Ideas are dangerous of course, but they’re also some of the best most addictive things around. When I get one of my very own and follow it to some exquisite end, words like epiphany rattle about my brain like dry beans in a bottle. I become enamored of the sound.
When I express my idea or research it, invariably I am given to pause the rattling. Differences of experience, suggestions to re-evaluate, and worst, the diminishing of my idea, hurt. Sometimes the hurt is for the best and for learning, but very often it is for the loss of ego.
I ask myself, do I become territorial and howl at my perceived detractors (usually some author long since passed or of whom I have little knowledge) or do I shrug off the internal smack talk and get back to work? The temptation to listen to every voice I create or acknowledge that tells me I am wrong is often stronger than the need to feed my own spirit. And that is a sad state of affairs as far as self worth goes. Self loathing does quite well with it though.
Actively fighting to heal from a brutal cycle of self loathing has given me the need to create several tools to identify and counteract those very strong urges that detract from my personal spiritual growth and happiness. Listening for the shrill emotional caterwauling became part of a practice to identify when I was more invested in my ego than in my learning and in my own happiness. It became an almost welcome reminder to regain connection to my own spirit.

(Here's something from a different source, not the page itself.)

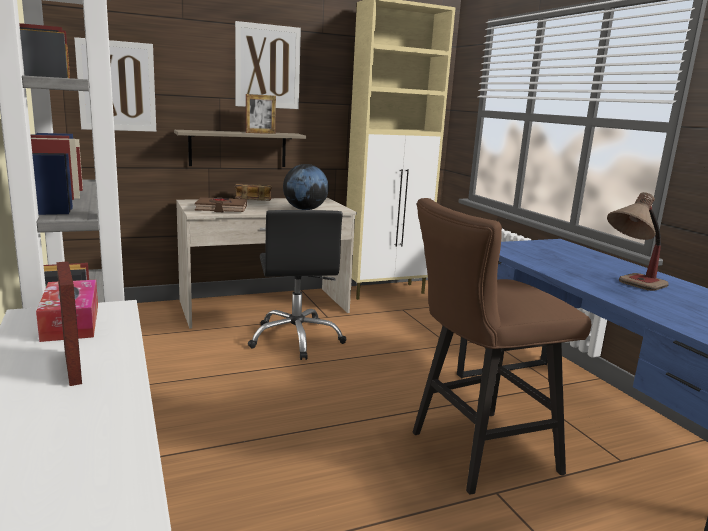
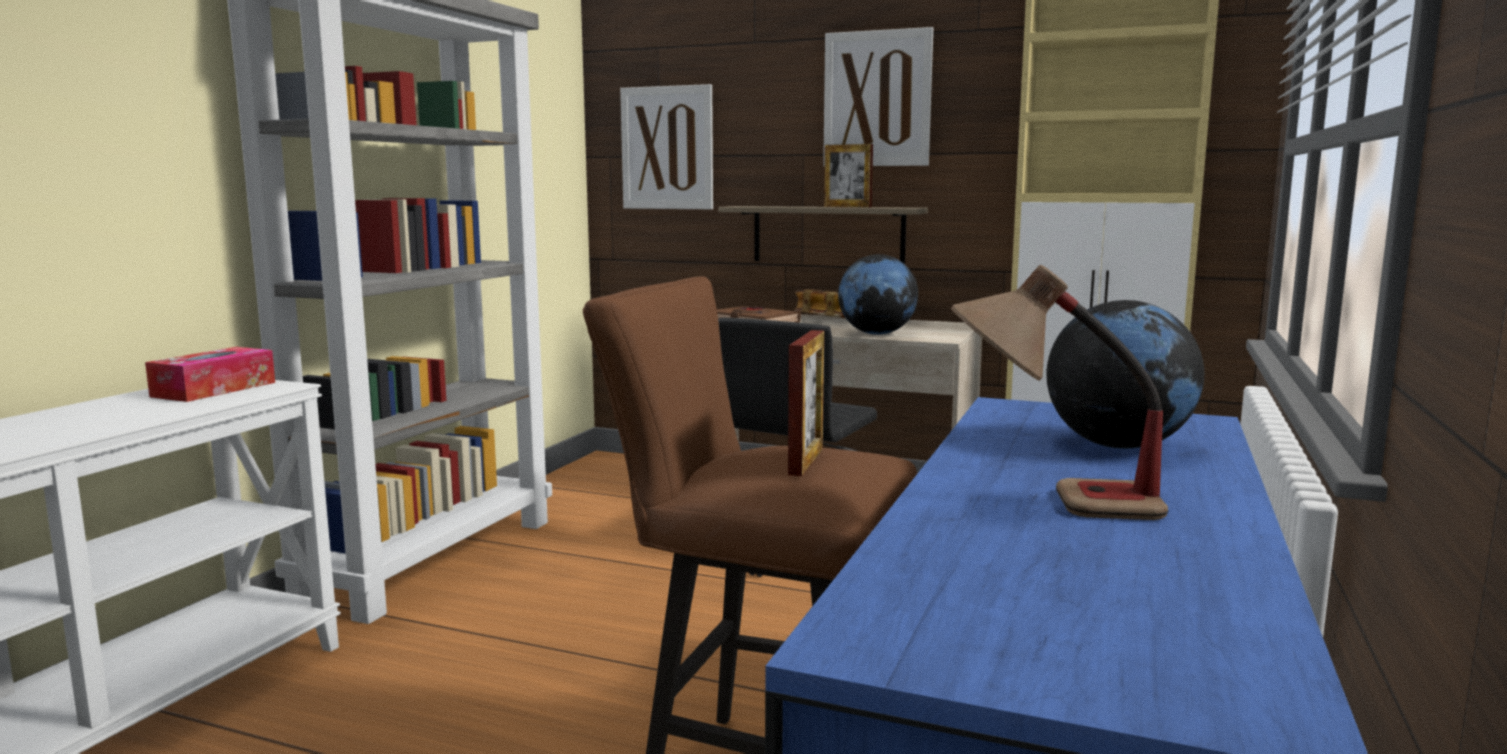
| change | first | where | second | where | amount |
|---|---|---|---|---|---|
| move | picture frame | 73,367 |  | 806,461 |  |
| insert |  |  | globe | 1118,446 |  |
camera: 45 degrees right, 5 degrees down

Sometimes to do this I visualize a whirling around myself in which every insipid effort to drag me into an old habitual misery flies. I become the eye of the storm. I do not retreat, but venture inside to the core of myself where Epiphany and Peace have tea and excellent cakes. One by one I silence the smack talk and subtle denigrations by starving them of attention. That attention goes to better thoughts, better growth and creativity. The eye of the storm grows wider and wider until the caterwauling stops entirely.
Often after such practice, the need to create emerges and I’m off on a project and don’t even remember the internal strife or territorial behaviors around ideas. When I finally get back to my own original experiences, I am much more open, even eager, to allow differences entry to influence and honest consideration.
The process has been very useful in any arena of my life in which I take an active interest (which is all of them so far as I can tell).